A delightful illustrated article here about reconstructing the appearance of ancient Rome. One item in it caught my eye:
The article adds:
Among the most useful visual resources for studying the ancient city are the physical models which, since the eighteenth century, architects started to provide to help scholars and students better understand the ancient remains.
The pioneer was the famous cork-modeler, Antonio Chichi, who lived from 1743 to 1816. He created a set of 36 of the great sites of ancient Rome. Sold to Grand Tourists, they served as souvenirs but also as study aids (cf. Wilton and Bignamini 1996: 298) analogous to plaster casts of famous Greek and Roman statues, which, not coincidentally, as Giuseppe Pucci has shown, also came into vogue at this time (Pucci 1997).
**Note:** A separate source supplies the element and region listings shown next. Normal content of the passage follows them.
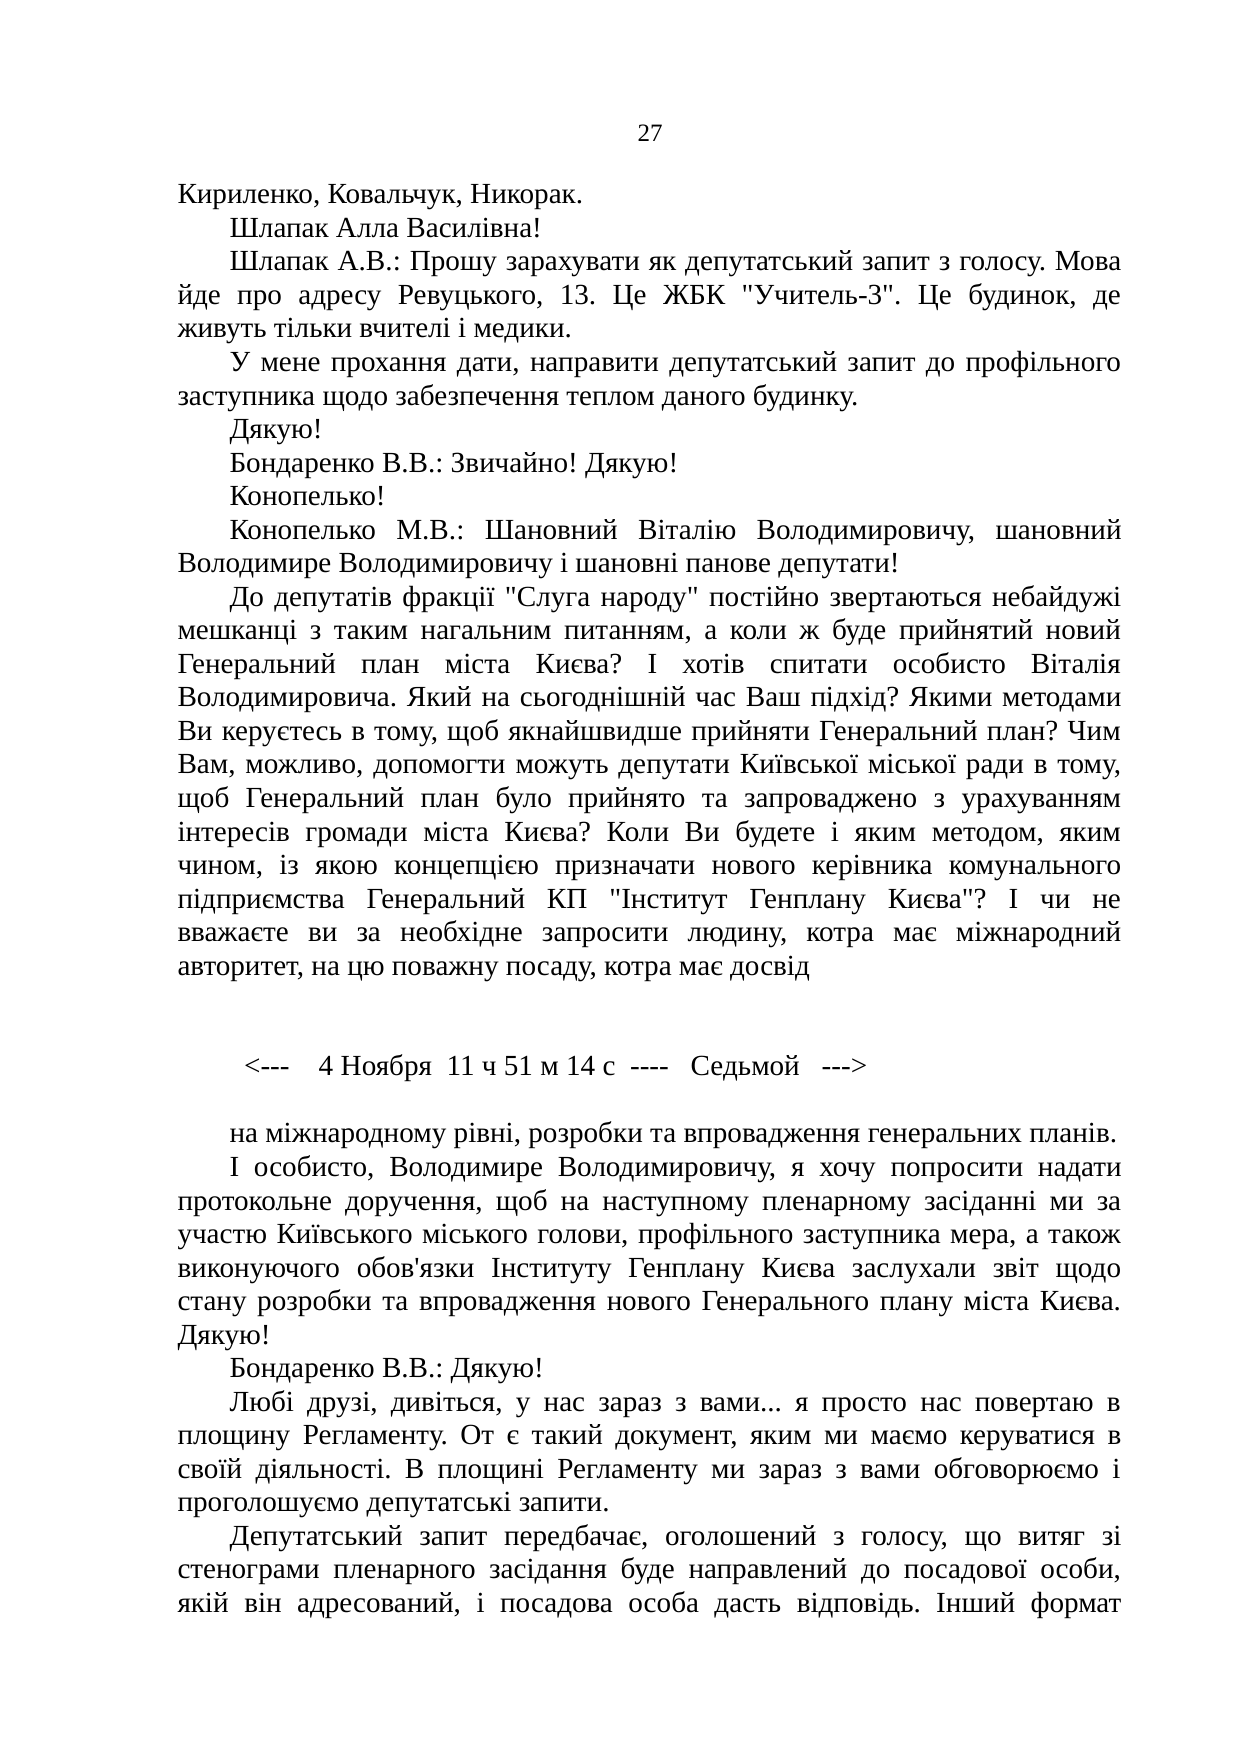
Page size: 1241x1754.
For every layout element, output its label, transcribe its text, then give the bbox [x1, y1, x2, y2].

text Депутатський запит передбачає, оголошений з голосу, що витяг зі стенограми пленарного засідання буде направлений до посадової особи, якій він адресований, і посадова особа дасть відповідь. Інший формат [177, 1518, 1122, 1619]
text Шлапак А.В.: Прошу зарахувати як депутатський запит з голосу. Мова йде про адресу Ревуцького, 13. Це ЖБК "Учитель-3". Це будинок, де живуть тільки вчителі і медики. [177, 243, 1122, 344]
text Бондаренко В.В.: Звичайно! Дякую! [177, 445, 1122, 478]
text І особисто, Володимире Володимировичу, я хочу попросити надати протокольне доручення, щоб на наступному пленарному засіданні ми за участю Київського міського голови, профільного заступника мера, а також виконуючого обов'язки Інституту Генплану Києва заслухали звіт щодо стану розробки та впровадження нового Генерального плану міста Києва. Дякую! [177, 1149, 1122, 1350]
text Любі друзі, дивіться, у нас зараз з вами... я просто нас повертаю в площину Регламенту. От є такий документ, яким ми маємо керуватися в своїй діяльності. В площині Регламенту ми зараз з вами обговорюємо і проголошуємо депутатські запити. [177, 1384, 1122, 1518]
text Кириленко, Ковальчук, Никорак. [177, 176, 1122, 210]
text До депутатів фракції "Слуга народу" постійно звертаються небайдужі мешканці з таким нагальним питанням, а коли ж буде прийнятий новий Генеральний план міста Києва? І хотів спитати особисто Віталія Володимировича. Який на сьогоднішній час Ваш підхід? Якими методами Ви керуєтесь в тому, щоб якнайшвидше прийняти Генеральний план? Чим Вам, можливо, допомогти можуть депутати Київської міської ради в тому, щоб Генеральний план було прийнято та запроваджено з урахуванням інтересів громади міста Києва? Коли Ви будете і яким методом, яким чином, із якою концепцією призначати нового керівника комунального підприємства Генеральний КП "Інститут Генплану Києва"? І чи не вважаєте ви за необхідне запросити людину, котра має міжнародний авторитет, на цю поважну посаду, котра має досвід [177, 579, 1122, 981]
text У мене прохання дати, направити депутатський запит до профільного заступника щодо забезпечення теплом даного будинку. [177, 344, 1122, 411]
text Конопелько! [177, 478, 1122, 512]
text Бондаренко В.В.: Дякую! [177, 1350, 1122, 1384]
text <--- 4 Ноября 11 ч 51 м 14 с ---- Седьмой ---> [177, 1048, 1122, 1082]
text Шлапак Алла Василівна! [177, 210, 1122, 243]
text Конопелько М.В.: Шановний Віталію Володимировичу, шановний Володимире Володимировичу і шановні панове депутати! [177, 512, 1122, 579]
text Дякую! [177, 411, 1122, 445]
text на міжнародному рівні, розробки та впровадження генеральних планів. [177, 1116, 1122, 1149]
As can be seen in the case of the model of the Arch of Titus (fig. 9), Chichi’s reproductions were state models, not reconstructions: that is, they showed the current condition of the monument.
In the example at hand, we thus see the arch still embedded within the Frangipane tower before Valadier’s restoration of the early nineteenth century.
Marvellous!
Have you ever seen the magnificent cork models of Pompeii at the Soane museum at Lincoln’s Inn Fields?
‘Fraid not!
well, you know you have to see them. When I was in London last year, they were off display. A cork model artisan (indeed!) was recreating some lost sections of the great model. They’d even figured out how to age it to match. Should be a treat. Get to Soane’s!
Hi! Do you know where this model us? Is there more than one? Thanks, Steve
I don’t – sorry! It sounds as if such items were made for sale to travellers, so probably there are.
I am illustrating my book on the AoT. Do you have a 300 dpi image that you can let us use?
Hi,
The image is just off the web somewhere. Sorry!